Le hasard fait bien les choses

A l’occasion de ces chroniques d’Elena Ferrante, je découvre Andrea Uccini qui illustre tellement joliment chaque chronique de l’écrivaine. Ce n’est pas un débutant puisqu’il sévit régulièrement au New-York Times, au Guardian, au Washington Post et au Wall Street Journal. Allez voir son site et regardez les images de près : elles relèvent d’une délicieuse poésie aux nuances subtiles.
Sinon, oui, les chroniques du livres, 51 en tout, ont été commandées à Elena Ferrante par the Guardian. Elle a fait l’exercice durant une année et c’est intéressant de comparer la sobriété réfléchie de ce livre au foisonnement de l’Amie Prodigieuse. On sent qu’elle a poli sa pensée pour aller le plus loin possible dans le sujet traité, la jalousie, la mort, l’écriture, le cinéma… et  nous donner à réfléchir.
C’est un très beau petit livre avec rabats à trous qui laissent passer les couleurs.

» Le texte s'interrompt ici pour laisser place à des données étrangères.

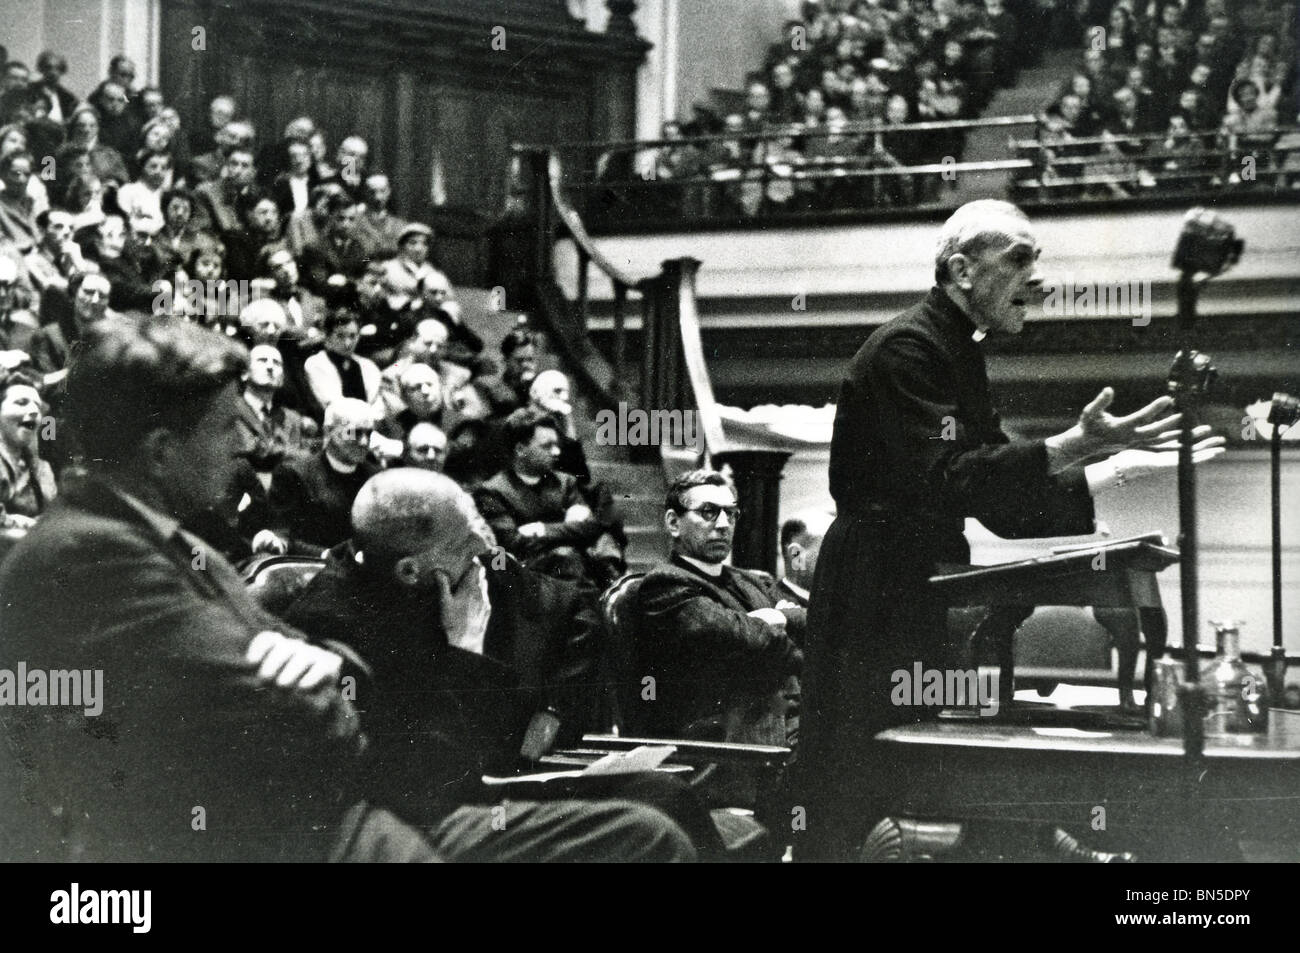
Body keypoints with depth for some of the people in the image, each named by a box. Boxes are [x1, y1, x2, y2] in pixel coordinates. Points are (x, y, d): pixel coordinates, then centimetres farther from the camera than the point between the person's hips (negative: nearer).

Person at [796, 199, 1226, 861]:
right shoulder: (908, 348, -12)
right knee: (859, 802, -10)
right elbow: (938, 482, -25)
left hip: (923, 597, 10)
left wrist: (1118, 469, 7)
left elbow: (1006, 508, 18)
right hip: (874, 596, -10)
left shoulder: (959, 355, 18)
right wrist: (1075, 447, -30)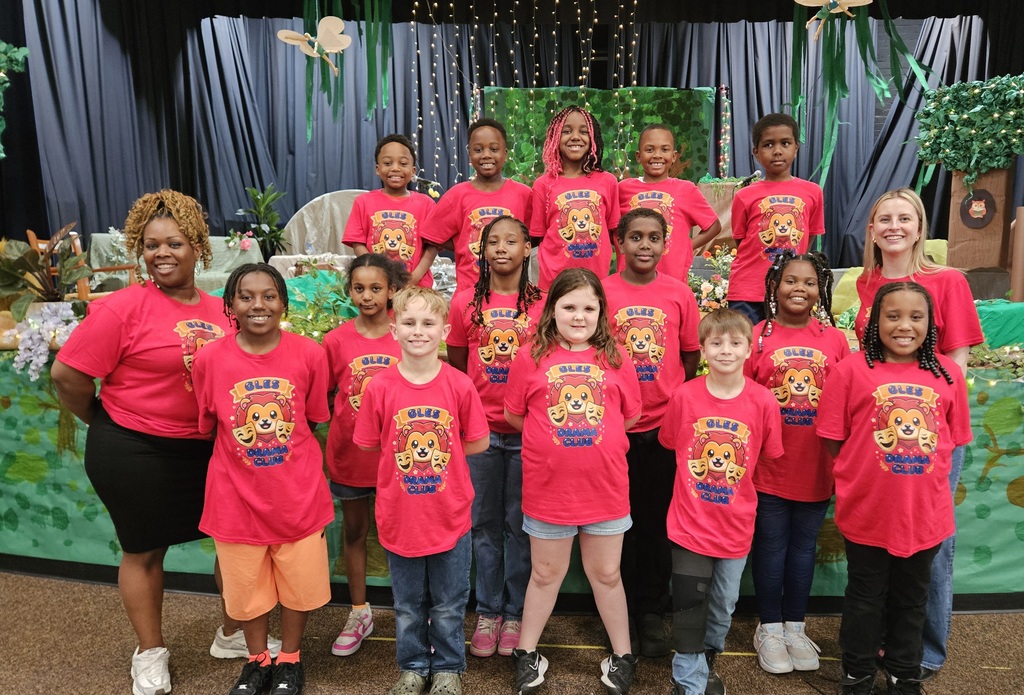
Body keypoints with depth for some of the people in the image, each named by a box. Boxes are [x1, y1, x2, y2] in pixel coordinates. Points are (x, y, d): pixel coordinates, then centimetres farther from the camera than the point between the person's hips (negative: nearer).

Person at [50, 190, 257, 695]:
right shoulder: (122, 307, -15)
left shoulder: (221, 312, 0)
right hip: (134, 454, -5)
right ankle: (150, 654, 35)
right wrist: (106, 425, 1)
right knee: (144, 550, 13)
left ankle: (233, 634, 37)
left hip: (208, 449, 5)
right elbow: (68, 375, -12)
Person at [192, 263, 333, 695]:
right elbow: (207, 427, 3)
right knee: (246, 585, 19)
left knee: (299, 582, 16)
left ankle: (289, 660, 41)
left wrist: (284, 449, -4)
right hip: (237, 496, 1)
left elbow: (313, 419, 1)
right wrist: (244, 449, -4)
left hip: (298, 494, 0)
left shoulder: (309, 354, -12)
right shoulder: (209, 359, -11)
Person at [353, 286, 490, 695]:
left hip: (450, 516, 0)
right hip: (400, 517, 1)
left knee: (448, 606, 16)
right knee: (408, 606, 20)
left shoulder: (459, 385, -11)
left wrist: (437, 454, -3)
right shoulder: (380, 387, -9)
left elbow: (478, 442, -2)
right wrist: (409, 454, -3)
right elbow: (370, 446, 1)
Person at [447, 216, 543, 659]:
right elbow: (455, 365, 9)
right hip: (481, 428, 1)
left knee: (520, 523, 8)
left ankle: (515, 614, 23)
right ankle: (488, 611, 25)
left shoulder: (542, 303, 0)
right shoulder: (465, 302, 3)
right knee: (485, 522, 10)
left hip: (528, 428, -1)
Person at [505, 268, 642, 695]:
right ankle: (527, 654, 35)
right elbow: (513, 415, 3)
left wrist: (596, 442, 3)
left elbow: (629, 416, 7)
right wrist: (551, 441, 2)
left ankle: (622, 656, 34)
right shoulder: (531, 359, -4)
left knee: (606, 575, 15)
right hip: (547, 488, -1)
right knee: (546, 574, 15)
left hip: (605, 487, 1)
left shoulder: (615, 360, 0)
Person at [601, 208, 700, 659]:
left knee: (658, 519, 10)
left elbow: (691, 356, 7)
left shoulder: (679, 293, 2)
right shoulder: (602, 291, -2)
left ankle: (652, 613, 26)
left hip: (665, 423, 1)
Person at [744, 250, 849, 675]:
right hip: (768, 467, -2)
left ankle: (795, 627, 32)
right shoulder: (756, 337, -5)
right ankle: (769, 628, 27)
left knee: (803, 548, 15)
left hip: (816, 468, 2)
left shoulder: (834, 339, 2)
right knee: (770, 547, 9)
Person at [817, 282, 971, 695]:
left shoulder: (947, 373, -1)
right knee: (865, 599, 14)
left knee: (911, 600, 20)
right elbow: (833, 437, -6)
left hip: (925, 513, 3)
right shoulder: (852, 370, -10)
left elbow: (953, 439, 7)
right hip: (866, 511, -3)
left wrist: (924, 476, 0)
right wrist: (859, 477, -6)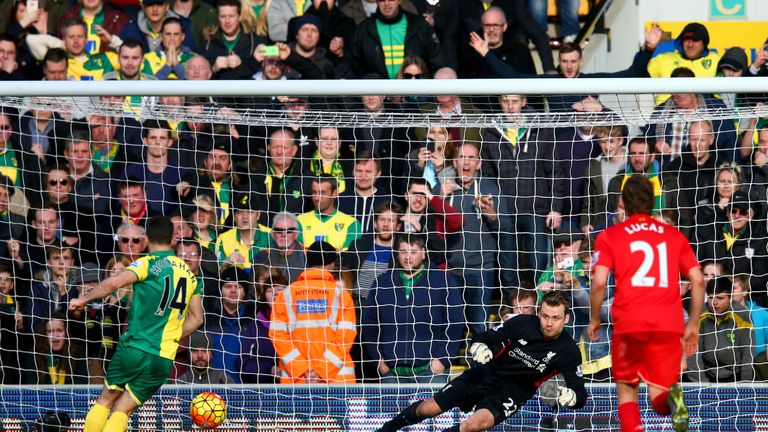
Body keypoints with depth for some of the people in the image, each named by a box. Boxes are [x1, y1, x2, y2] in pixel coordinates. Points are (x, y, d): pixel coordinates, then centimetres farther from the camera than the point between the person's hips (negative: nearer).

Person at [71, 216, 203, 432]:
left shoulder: (150, 263, -5)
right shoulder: (189, 274, 14)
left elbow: (114, 282, -21)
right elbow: (196, 318, 20)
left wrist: (84, 299, -9)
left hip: (134, 348, -4)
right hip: (164, 358, 4)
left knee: (106, 400, 12)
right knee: (122, 411, 7)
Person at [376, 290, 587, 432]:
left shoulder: (568, 352, -12)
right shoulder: (522, 323, -10)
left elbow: (580, 395, -9)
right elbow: (483, 338, -1)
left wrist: (568, 395, -33)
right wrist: (479, 347, -25)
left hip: (511, 393, -2)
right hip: (485, 375, 2)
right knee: (427, 409, -3)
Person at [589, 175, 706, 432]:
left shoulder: (609, 237, 9)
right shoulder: (674, 236, 17)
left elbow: (599, 283, -3)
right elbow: (698, 280, 9)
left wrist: (594, 319, 12)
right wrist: (693, 325, 16)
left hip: (628, 325, -1)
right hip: (669, 325, 1)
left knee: (626, 388, 18)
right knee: (658, 395, 9)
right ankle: (671, 396, -29)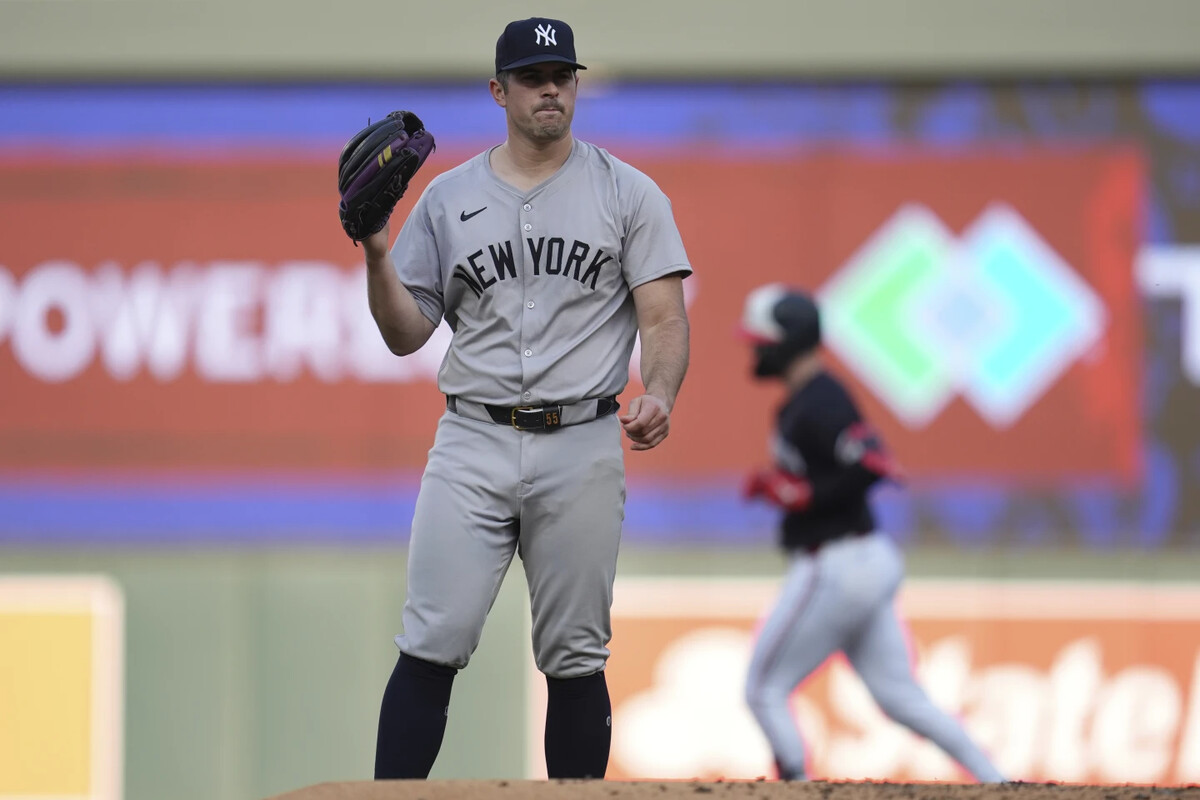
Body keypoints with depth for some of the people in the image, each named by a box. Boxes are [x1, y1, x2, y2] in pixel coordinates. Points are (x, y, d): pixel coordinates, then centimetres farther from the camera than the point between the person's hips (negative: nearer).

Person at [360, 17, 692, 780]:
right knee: (432, 646, -7)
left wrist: (659, 396, -21)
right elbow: (407, 335, 10)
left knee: (575, 658, 4)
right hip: (473, 443, 1)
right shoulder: (449, 197, 10)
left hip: (583, 450, -1)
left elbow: (664, 317, -1)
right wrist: (377, 255, -8)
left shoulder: (628, 193, 5)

Chroniques du hasard par Elena Ferrante, titre original : L’invenzione occasionale. Traduit par Elsa Damien. 2019 aux éditions Gallimard. 174 pages. 16,50 €

Texte © dominique cozette

 

L'amie prodigieuse de Ferrante

Après m’être un peu ennuyée avec Les jours de mon abandon d’Elena Ferrante, j’ai été lentement mais sûrement conquise par l’écriture de l’amie prodigieuse, une histoire d’amitié ou plutôt de proximité et de rivalité amicales de deux filles élevées dans un quartier pauvre de Naples dans les années 50. Au départ, elles se testent et c’est Lila la dominante, le casse-cou, la désobéissante. Elena est une fille sage qui travaille bien. Les enfants à l’époque n’étaient pas censés faire des études, dans ces familles qui tiraient le diable par la queue. Ils aidaient très vite leurs parents dans leurs petites entreprises ou à la maison. C’étaient des épiciers, cordonniers, garagistes ou portiers de mairie (top du top). Ils ne partaient jamais de chez eux, ne connaissaient que la poussière, les commérages, les misères et les problèmes du quartier.
Or, il se trouve que la narratrice est la première de la classe. Qu’elle, donc, domine tout le monde mais surtout Lila. Jusqu’au jour où elle entend la maîtresse dire que la plus forte de tous, c’est Lila. C’est une surdouée (ça ne se dit pas à l’époque) beaucoup plus mature que les autres. Et  malgré sa mauvaise tenue, l’institutrice va la pousser aux études avec Elena. Mais les parents de Lila ne veulent pas, même si son frère, cordonnier comme le père, essaie de les convaincre. Pour Elena, il faut le soutien assidu de la maîtresse pour qu’elle puisse entrer au collège.
Ici, comme ailleurs, les petits coqs de village paradent, font les beaux, s’étrillent pour le leadership. Les filles sont interdites de les fréquenter sans être chaperonnées, ce qui n’empêche pas les sentiments, les jalousies, les envies, les désirs. Lila va continuer, en secret, à s’instruire et même à devancer les matières d’Elena, elle prend des tas de livres à la bibliothèque et son cerveau continue à progresser. Sans jamais se l’avouer, les deux filles se lancent ce genre de défi mais quand Elena a besoin d’éclaircissements sur un sujet, elle n’hésite pas à consulter Lila.
Ici, comme ailleurs à cette époque, les jeunes hommes peuvent demander la main d’une fille sans l’accord de celle-ci et les parents acceptent si le parti est bon. Durant toute leur adolescence, jusqu’au mariage de l’une d’elle à 16 ans, on va assister à l’éclosion de tous ces jeunes, leurs façons de se comporter, leur soif de gloire et d’argent ou au contraire leur besoin de s’ancrer dans la vie qu’ils ont toujours connue. C’est une analyse très fouillée des sentiments et des pulsions que développe l’auteure qui fait que le récit devient exaltant avec tous les événements inattendus de la vie, les mensonges, les trahisons, les secrets.
Mais le livre s’arrête brutalement lors du mariage alors que le début du récit promettait d’arriver jusqu’à la soixantaine de ses héroïnes. Mais ouf, le deuxième volet de la saga existe, que je vais me procurer illico presto.

 

L’amie prodigieuse d’Elena Ferrante. 2011. Traduit en 2014 par Elsa Damien. Chez Folio. 430 p.